Die Sonne heizt, BAFA und KfW fördern

CO2online berichtet über Förderung

Berlin, (PresseBox) - Wenn Sie Ihre Heizung an eine Solarthermie-Anlage anschließen, benötigt diese weniger fossile Brennstoffe wie Erdgas oder Heizöl. Das vermeidet eine Menge CO2. Grund genug für den Staat, Solarthermie-Anlagen auf deutschen Dächern zu fördern. Seit 15. August 2012 fallen die Zuschüsse für das Heizen mit der Sonne noch üppiger aus: Das BAFA verbessert seine Solarförderung.
Zuschuss durch das BAFA

Mindestens 1.500 Euro: So viel Zuschuss erhalten Sie seit 15. August vom Bundesamt für Wirtschaft und Ausfuhrkontrolle (BAFA), wenn Sie auf Ihrem Haus ein Solarthermie-Anlage bis zu einer Größe von 40 Quadratmetern errichten. Der Zuschuss beträgt normalerweise 90 Euro pro Quadratmeter – bei einer förderfähigen Mindestgröße von sieben (Röhrenkollektoren) bzw. neun Quadratmetern (Flachkollektoren). Trotzdem wird in jedem Fall der Mindestzuschuss von 1.500 Euro ausgezahlt. Ab 17 Quadratmetern gibt es dann 90 Euro pro Quadratmeter zusätzlich dazu. Grundbedingung ist, dass die Anlage nicht nur Ihr Haus mit warmem Wasser versorgt, sondern auch Ihre Heizung unterstützt. Weitere Bedingungen finden Sie auf der Website des BAFA.
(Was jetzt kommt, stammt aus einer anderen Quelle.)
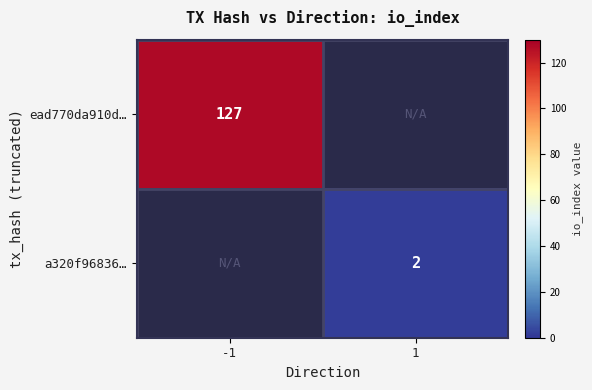

Is it true that ead770da910d… equals 223 at -1?

False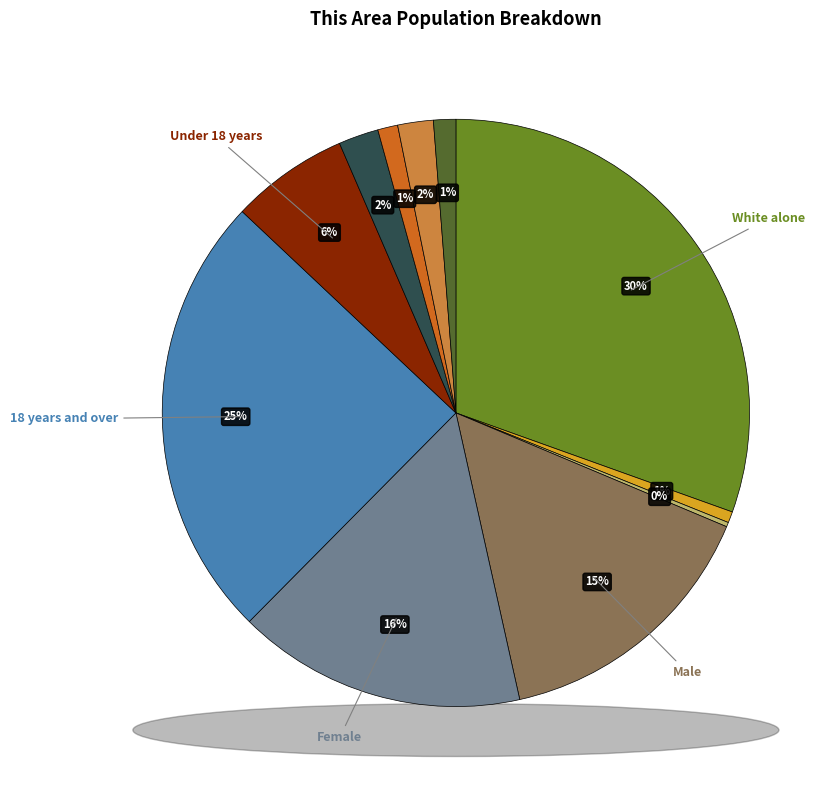

To the nearest percent, what portion does 5 to 9 years represent?

1%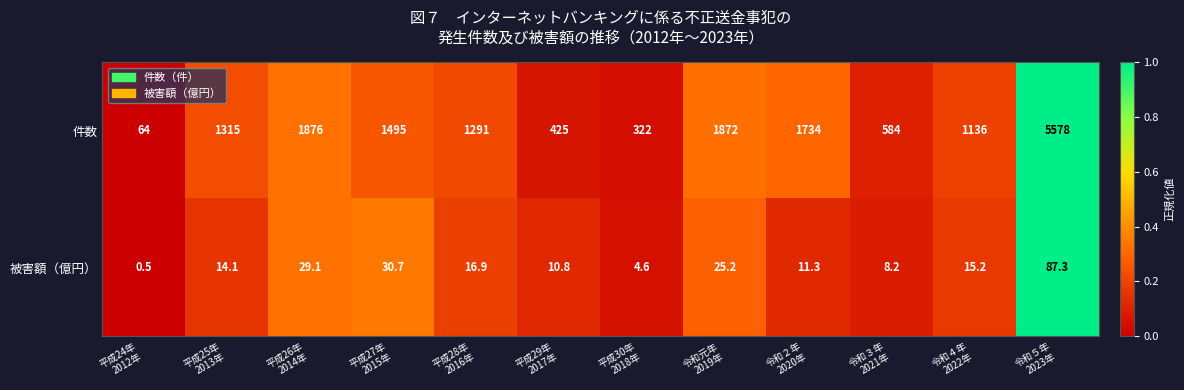

Reading left to right, list all the values displayed in this chart.

件数: 64.0	1315.0	1876.0	1495.0	1291.0	425.0	322.0	1872.0	1734.0	584.0	1136.0	5578.0
被害額（億円）: 0.5	14.1	29.1	30.7	16.9	10.8	4.6	25.2	11.3	8.2	15.2	87.3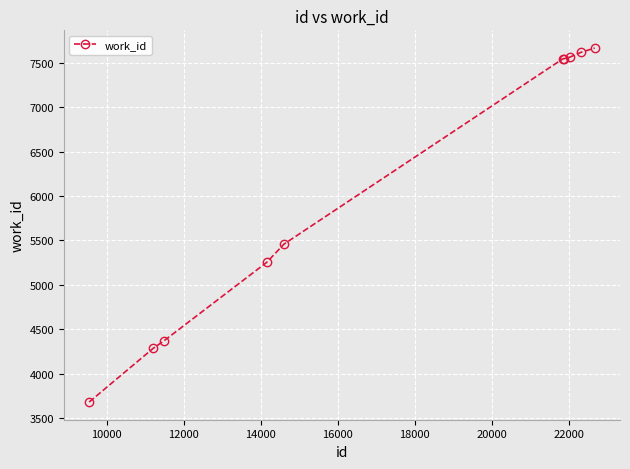

What is the difference between the second highest and second lowest values?

3336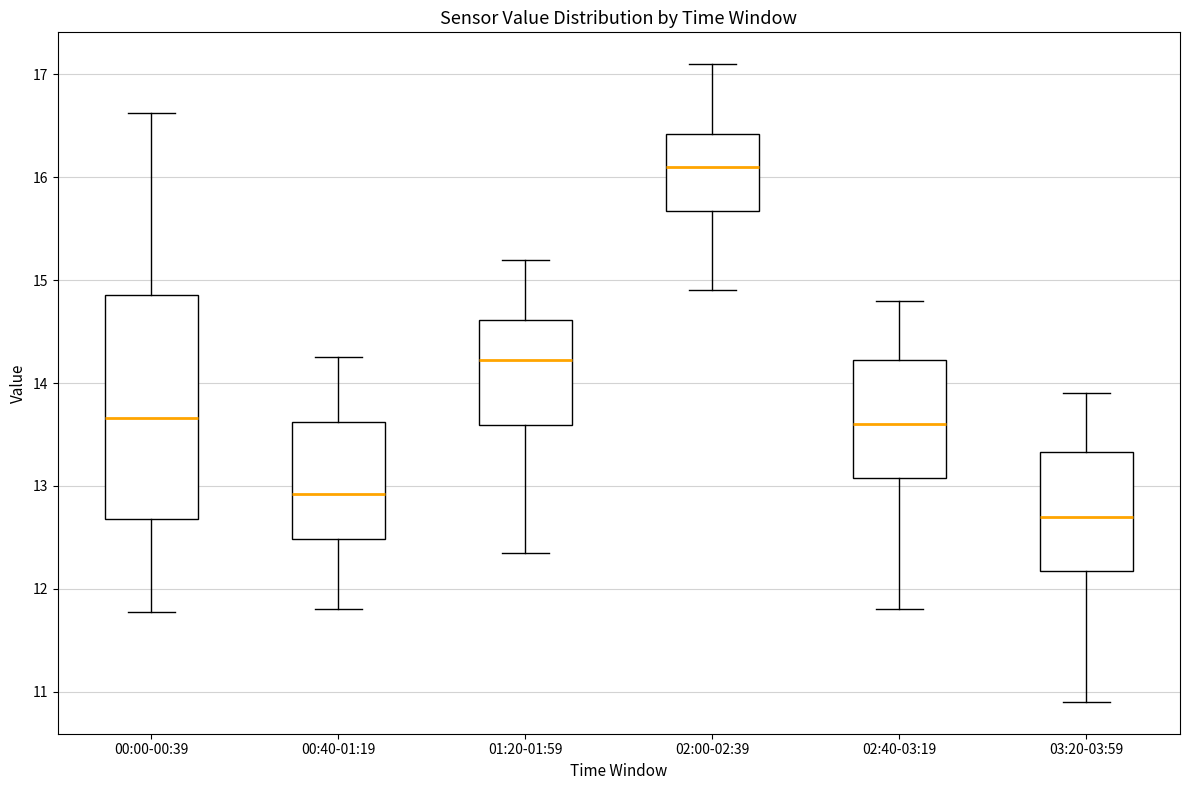

Reading left to right, transcribe this box plot: for each box, give where its median line is, the range the box spans, and where its two whiskers end, as read against the y-axis. The values are not printed on the chart, so give them approximately, as read against the axis.

00:00-00:39: median 13.7, box 12.7 to 14.9, whiskers 11.8 to 16.6
00:40-01:19: median 12.9, box 12.5 to 13.6, whiskers 11.8 to 14.3
01:20-01:59: median 14.2, box 13.6 to 14.6, whiskers 12.4 to 15.2
02:00-02:39: median 16.1, box 15.7 to 16.4, whiskers 14.9 to 17.1
02:40-03:19: median 13.6, box 13.1 to 14.2, whiskers 11.8 to 14.8
03:20-03:59: median 12.7, box 12.2 to 13.3, whiskers 10.9 to 13.9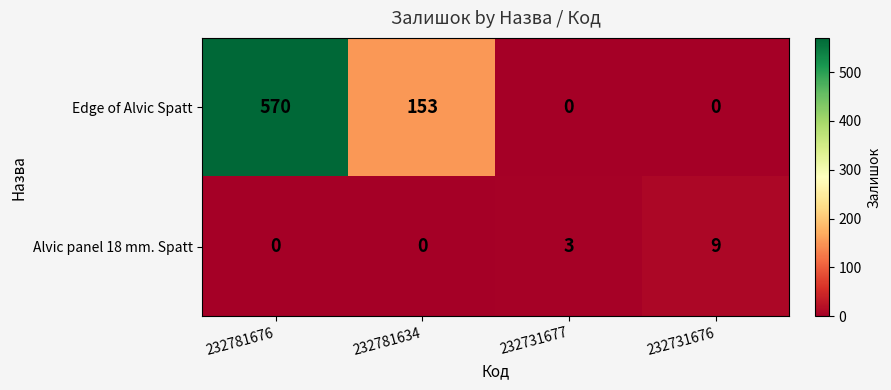

Count the Alvic panel 18 mm. Spatt values in the range 0 to 9.

4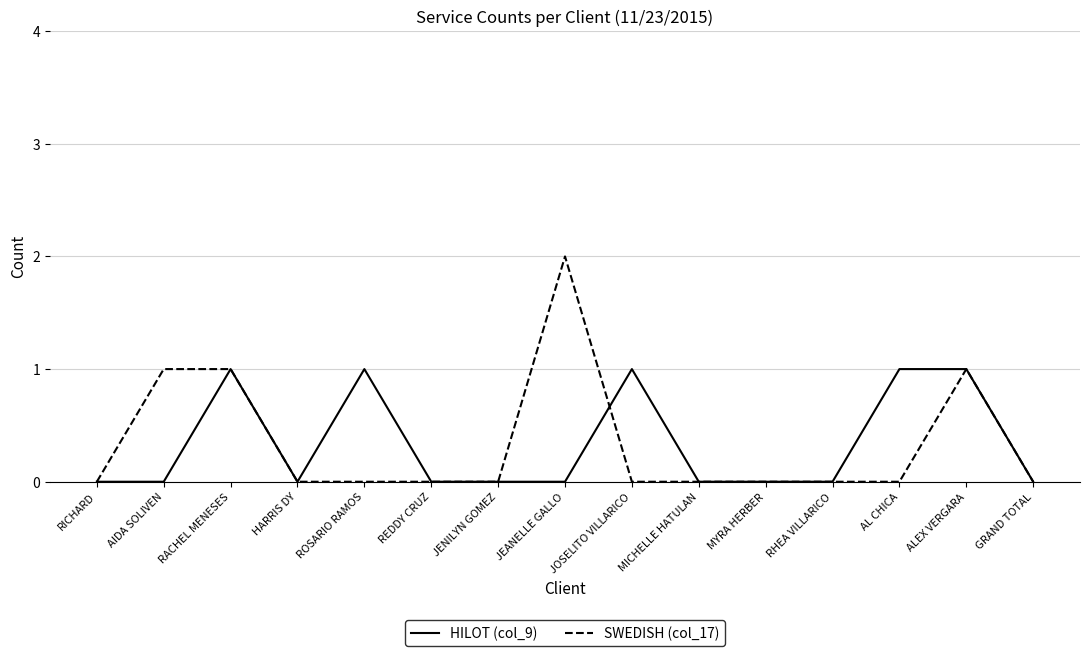

Rank the series by their maximum value, from lowest to highest.

HILOT (col_9), SWEDISH (col_17)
Um diesen Solarthermie-Zuschuss im Rahmen des Marktanreizprogramms zu erhalten, müssen Sie lediglich diese Dinge beachten: Füllen Sie den Förderantrag aus, legen Sie die Rechnung sowie die so genannte Fachunternehmererklärung des ausführenden Betriebes dazu und schicken Sie dieses Paket an das BAFA. Worauf Sie beim Ausfüllen des Antrags besonders achten sollten, verrät Ihnen Claus Hoffmann, Referatsleiter beim BAFA, im Interview mit meine-heizung.de
Über diese Basisförderung hinaus bietet das BAFA verschiedene Bonusförderungen an. Beispiel: Eine Pauschale von 500 Euro erhalten Hauseigentümer, die auch die Zusatzheizung zur Solarthermie-Anlage gegen eine Biomasseanlage, eine Wärmepumpe oder gegen eine Brennwertheizung mit Gas oder Öl tauschen. Wichtig: Das BAFA zahlt diese Bonusförderungen nur, wenn der Fachhandwerker nach dem Einbau des neuen Wärmeerzeugers einen hydraulischen Abgleich vornimmt. Und das ist sinnvoll: Gerade Brennwerttechnik und Wärmepumpen können ihr volles Potenzial erst in einem optimal abgeglichenen Heizsystem entfalten.
Förderung durch die KfW Bank

Auch die KfW Bank vergibt Zuschüsse an Hauseigentümer, die die Sonne in ihre Heizung lassen: 7,5 Prozent der Investitionskosten, maximal jedoch 3.750 Euro erstattet Ihnen die KfW Bank pro Wohneinheit zurück (Programm 430) . Bis zu einer Summe von 50.000 Euro vergibt die Förderbank auch zinsgünstige Kredite (Programm 152).